> Supplied passage
-- start --

Seven Princes – John Fultz

Around these parts I commit myself to finishing everything I start.  Why, you ask?  Because I think it’s important for me to help my reader make decisions about what they should buy and what they should avoid.  If I only read things that I enjoy, how will I ever fulfill the second half of that commitment?  I’m also loathe to spend 800 words eviscerating someone’s baby.  Thus, Cheryl was born.  Cheryl is my imaginary personal assistent who helps me “review” novels I really did not like.  Instead of just doggedly attacking a novel’s failures, I try to have some fun with it and get some laughs.  Hopefully it’s taken the way I intend it.

What follows is the conversation I had with some figures of legend about John Fultz’s debut novel, Seven Princes.  It’s a novel I really wanted to like, but didn’t.  Cheryl urged me hold the post until after Christmas, I agreed.  This is my third installment of posts featuring Cheryl.  If you enjoy this one, I suggest finding the Cheryl tag on the right sidebar for the others.

-- end --

> What to work on
Rewrite the stretch of the Seven Princes review from "What follows is" through "for the others.", replacing "debut novel" with "first novel".

> Data records
-- start --

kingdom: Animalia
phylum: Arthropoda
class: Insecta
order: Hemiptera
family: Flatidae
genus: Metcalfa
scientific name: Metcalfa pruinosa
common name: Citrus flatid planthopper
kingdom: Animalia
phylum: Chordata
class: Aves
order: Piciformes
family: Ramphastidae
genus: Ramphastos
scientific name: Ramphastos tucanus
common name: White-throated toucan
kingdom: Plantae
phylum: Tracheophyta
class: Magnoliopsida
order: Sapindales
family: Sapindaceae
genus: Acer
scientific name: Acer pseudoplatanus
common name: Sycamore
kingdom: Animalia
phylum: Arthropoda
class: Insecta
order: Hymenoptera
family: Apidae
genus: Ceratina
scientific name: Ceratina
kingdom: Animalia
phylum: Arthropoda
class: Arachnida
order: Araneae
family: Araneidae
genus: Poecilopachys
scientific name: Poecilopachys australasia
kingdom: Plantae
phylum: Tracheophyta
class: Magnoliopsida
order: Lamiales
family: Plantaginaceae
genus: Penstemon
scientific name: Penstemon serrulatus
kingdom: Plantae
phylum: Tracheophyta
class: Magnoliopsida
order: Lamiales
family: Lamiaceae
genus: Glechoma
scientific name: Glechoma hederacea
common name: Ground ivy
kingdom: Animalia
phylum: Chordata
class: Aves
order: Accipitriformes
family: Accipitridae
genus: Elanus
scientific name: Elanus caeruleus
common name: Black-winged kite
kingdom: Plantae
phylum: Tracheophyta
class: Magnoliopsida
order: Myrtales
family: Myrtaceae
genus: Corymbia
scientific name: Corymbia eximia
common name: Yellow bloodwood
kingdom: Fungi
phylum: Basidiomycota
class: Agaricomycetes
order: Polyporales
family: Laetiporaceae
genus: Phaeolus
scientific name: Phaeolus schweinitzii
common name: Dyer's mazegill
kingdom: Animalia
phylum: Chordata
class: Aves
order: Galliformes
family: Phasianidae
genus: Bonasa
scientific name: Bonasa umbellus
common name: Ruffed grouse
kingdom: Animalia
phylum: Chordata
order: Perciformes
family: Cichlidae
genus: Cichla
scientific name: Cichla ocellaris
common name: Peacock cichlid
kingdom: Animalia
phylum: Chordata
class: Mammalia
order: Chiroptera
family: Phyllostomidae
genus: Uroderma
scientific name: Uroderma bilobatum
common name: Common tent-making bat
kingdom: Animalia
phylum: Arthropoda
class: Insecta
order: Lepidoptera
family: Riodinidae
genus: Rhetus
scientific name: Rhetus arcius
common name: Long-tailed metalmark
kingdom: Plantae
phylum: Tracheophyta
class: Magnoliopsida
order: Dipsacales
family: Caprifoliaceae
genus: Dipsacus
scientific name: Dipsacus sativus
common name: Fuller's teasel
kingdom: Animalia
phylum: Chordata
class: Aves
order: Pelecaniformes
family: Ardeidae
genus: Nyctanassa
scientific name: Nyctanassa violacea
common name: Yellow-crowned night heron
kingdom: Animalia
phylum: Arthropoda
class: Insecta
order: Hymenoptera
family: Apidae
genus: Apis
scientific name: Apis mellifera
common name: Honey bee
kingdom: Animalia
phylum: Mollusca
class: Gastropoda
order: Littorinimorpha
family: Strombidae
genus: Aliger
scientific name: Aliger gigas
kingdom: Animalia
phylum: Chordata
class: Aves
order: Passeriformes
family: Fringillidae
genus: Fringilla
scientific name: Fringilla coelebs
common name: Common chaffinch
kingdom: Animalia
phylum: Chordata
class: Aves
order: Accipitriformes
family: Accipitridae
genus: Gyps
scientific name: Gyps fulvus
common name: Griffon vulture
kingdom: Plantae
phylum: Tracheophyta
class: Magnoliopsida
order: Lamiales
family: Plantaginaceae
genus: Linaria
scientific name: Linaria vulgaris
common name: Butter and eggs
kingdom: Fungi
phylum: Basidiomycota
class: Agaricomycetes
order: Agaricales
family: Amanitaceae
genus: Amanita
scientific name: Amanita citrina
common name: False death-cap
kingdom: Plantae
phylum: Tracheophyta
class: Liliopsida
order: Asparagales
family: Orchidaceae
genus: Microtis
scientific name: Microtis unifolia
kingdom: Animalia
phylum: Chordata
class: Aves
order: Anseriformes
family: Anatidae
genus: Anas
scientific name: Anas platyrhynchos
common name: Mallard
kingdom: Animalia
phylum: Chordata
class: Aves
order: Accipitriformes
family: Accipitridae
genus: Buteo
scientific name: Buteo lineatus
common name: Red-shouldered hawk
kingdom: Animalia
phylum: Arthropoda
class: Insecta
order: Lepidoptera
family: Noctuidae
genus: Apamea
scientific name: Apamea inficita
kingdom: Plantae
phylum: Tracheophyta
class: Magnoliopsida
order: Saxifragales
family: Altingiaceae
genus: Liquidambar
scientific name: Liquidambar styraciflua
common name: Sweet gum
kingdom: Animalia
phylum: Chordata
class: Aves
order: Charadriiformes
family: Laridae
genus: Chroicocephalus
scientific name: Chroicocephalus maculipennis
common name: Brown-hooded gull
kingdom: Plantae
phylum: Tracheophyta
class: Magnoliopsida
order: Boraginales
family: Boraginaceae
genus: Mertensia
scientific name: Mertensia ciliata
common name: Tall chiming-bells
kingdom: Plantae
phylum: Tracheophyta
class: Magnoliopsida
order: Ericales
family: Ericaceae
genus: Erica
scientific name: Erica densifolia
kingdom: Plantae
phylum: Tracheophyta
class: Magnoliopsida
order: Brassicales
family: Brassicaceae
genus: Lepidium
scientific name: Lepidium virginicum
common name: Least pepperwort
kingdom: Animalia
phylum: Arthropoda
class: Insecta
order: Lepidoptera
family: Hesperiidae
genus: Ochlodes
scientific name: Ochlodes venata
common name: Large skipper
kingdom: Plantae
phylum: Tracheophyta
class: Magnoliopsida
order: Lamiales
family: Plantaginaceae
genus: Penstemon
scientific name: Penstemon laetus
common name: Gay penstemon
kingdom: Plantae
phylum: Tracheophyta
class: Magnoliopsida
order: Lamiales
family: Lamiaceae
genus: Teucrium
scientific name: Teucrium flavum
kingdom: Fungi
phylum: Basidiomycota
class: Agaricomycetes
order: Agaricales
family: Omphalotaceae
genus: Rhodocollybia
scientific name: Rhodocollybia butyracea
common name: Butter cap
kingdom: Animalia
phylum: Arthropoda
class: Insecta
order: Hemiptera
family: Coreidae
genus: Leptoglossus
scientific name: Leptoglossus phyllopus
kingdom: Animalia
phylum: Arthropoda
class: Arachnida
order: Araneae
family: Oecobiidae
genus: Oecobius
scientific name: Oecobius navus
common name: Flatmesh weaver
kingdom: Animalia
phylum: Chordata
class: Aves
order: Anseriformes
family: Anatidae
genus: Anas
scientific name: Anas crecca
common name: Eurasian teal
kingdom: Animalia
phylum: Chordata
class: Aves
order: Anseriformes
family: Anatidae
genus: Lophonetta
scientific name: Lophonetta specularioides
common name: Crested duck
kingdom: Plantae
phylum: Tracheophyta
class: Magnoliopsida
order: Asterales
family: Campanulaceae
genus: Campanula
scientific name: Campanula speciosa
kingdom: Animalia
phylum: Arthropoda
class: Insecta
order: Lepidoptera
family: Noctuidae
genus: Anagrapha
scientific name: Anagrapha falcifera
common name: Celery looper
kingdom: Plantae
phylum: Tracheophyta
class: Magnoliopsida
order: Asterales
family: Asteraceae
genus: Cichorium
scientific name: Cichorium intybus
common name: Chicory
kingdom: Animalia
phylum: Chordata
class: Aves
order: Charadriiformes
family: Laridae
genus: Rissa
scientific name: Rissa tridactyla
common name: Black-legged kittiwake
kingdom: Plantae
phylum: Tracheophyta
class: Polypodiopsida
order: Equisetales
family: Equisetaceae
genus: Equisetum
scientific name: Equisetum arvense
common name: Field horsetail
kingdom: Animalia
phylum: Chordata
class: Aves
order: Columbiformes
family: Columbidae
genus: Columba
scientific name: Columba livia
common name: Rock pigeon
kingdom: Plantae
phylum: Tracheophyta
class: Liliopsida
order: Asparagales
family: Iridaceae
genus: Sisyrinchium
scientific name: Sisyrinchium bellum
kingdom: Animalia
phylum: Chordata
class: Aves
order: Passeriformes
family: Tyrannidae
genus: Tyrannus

-- end --

> Answer to the exercise
What follows is the conversation I had with some figures of legend about John Fultz’s first novel, Seven Princes.  It’s a novel I really wanted to like, but didn’t.  Cheryl urged me hold the post until after Christmas, I agreed.  This is my third installment of posts featuring Cheryl.  If you enjoy this one, I suggest finding the Cheryl tag on the right sidebar for the others.